The Obama administration has given indications that it's willing to reconsider the missile defense plans, which have also infuriated Russia.
Even though the interceptors have succeed in hitting their assigned targets in little more than half of their tests — tests that independent experts say have been so dumbed-down as to not be realistic — the Kremlin insists the bases pose a threat to Russia because they are located so close to its borders. And Russia has even threatened to deploy medium-range missiles in the enclave of Kaliningrad aimed at the Czech and Polish bases.
Washington has said that if Moscow can help dissuade Iran from pursuing development of long-range missiles, the bases could be scrapped. The administration has also expressed concerns that the system is not operationally viable and should be returned to the drawing board for more research and development.

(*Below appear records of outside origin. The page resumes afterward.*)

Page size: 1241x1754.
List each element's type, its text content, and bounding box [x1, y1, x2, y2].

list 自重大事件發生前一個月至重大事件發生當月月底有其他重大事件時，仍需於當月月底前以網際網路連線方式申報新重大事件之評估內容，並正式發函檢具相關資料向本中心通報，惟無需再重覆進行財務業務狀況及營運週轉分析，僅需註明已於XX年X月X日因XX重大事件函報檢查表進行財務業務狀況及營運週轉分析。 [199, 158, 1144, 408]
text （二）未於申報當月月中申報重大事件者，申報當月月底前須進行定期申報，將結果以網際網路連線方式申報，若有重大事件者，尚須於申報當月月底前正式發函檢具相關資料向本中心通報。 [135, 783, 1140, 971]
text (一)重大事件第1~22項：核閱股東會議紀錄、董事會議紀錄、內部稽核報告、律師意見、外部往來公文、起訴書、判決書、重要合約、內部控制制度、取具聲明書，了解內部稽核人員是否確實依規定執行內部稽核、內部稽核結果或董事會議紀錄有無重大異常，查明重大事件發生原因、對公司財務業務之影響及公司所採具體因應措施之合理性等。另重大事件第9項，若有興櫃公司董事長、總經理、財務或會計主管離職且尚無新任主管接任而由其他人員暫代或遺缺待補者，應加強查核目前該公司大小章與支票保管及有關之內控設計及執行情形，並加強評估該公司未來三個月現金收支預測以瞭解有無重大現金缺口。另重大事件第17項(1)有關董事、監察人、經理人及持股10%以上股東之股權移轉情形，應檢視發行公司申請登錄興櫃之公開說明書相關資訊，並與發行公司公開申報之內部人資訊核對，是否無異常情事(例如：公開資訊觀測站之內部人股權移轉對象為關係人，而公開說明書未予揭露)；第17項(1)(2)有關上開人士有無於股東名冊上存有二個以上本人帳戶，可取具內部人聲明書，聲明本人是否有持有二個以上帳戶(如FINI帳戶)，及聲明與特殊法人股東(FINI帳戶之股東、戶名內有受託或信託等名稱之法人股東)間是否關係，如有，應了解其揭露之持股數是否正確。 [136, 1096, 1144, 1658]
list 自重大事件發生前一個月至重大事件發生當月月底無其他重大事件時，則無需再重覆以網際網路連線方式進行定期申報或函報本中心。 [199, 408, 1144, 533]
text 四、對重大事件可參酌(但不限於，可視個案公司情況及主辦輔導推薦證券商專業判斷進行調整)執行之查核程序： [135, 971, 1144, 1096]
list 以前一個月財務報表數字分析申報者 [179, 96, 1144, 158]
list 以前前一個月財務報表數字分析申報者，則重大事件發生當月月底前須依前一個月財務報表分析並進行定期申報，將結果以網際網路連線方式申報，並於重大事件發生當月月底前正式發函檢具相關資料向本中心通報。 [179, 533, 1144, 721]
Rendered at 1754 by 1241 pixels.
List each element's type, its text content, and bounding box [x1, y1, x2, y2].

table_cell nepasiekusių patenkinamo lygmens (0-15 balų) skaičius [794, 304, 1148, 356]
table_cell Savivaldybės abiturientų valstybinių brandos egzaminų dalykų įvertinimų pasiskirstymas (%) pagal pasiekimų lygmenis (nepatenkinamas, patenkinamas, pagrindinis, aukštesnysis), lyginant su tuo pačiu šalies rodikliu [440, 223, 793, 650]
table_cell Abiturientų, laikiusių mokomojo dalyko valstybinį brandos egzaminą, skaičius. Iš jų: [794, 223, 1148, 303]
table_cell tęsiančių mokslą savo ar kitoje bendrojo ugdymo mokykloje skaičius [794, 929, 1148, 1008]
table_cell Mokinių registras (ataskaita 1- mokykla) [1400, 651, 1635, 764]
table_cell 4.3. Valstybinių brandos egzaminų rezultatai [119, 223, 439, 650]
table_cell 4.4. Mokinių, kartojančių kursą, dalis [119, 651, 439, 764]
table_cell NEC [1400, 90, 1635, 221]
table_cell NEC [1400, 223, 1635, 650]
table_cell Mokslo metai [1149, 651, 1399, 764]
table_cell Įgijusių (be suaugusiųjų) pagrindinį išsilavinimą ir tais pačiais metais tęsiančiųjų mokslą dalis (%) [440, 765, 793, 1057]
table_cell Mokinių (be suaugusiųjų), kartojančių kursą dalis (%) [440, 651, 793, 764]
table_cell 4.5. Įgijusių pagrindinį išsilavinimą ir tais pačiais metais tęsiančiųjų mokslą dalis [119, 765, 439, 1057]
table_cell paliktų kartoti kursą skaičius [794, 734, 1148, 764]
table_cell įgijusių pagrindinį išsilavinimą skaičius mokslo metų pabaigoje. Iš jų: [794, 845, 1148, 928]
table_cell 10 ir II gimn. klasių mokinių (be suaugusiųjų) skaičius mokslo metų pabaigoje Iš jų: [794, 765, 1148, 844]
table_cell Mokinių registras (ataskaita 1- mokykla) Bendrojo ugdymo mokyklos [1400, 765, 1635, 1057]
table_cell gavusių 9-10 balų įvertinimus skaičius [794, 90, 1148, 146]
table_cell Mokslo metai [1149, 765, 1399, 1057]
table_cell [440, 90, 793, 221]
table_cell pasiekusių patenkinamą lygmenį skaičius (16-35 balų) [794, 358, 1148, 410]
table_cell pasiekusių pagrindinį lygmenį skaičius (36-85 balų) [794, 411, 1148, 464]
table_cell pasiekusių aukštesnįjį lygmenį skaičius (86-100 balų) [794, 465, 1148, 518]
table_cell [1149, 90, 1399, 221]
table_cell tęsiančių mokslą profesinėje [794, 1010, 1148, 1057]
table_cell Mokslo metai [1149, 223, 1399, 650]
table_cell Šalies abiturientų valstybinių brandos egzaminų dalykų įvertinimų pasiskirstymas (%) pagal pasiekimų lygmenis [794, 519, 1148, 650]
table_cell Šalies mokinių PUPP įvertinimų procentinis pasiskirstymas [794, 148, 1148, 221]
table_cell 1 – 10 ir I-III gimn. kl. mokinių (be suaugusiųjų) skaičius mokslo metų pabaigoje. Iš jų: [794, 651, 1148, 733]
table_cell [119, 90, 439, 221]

For now, there doesn't seem to be any viable path on the Czech side to ratification of the two bilateral treaties signed by the Czech and U.S. governments. Still, on a political level Czechs would prefer the U.S. administration pull the plug on the bases so that the Czechs don't have to say “no” to their most powerful western ally.
In a letter to Obama last week the regional governor of Central Bohemia, where the proposed base would be located, appealed to him not to carry out the plans because they would destroy a “highly valuable natural habitat.”
But the environmental impact is not the only concern for governor David Rath, of the leading opposition party, the Social Democrats. In response to questions submitted by email, Rath said “there is no reason build the radar base in Czech Republic. Even most of the Czech people do not want to have a radar in Czech Republic because is questionable (and) problematic.”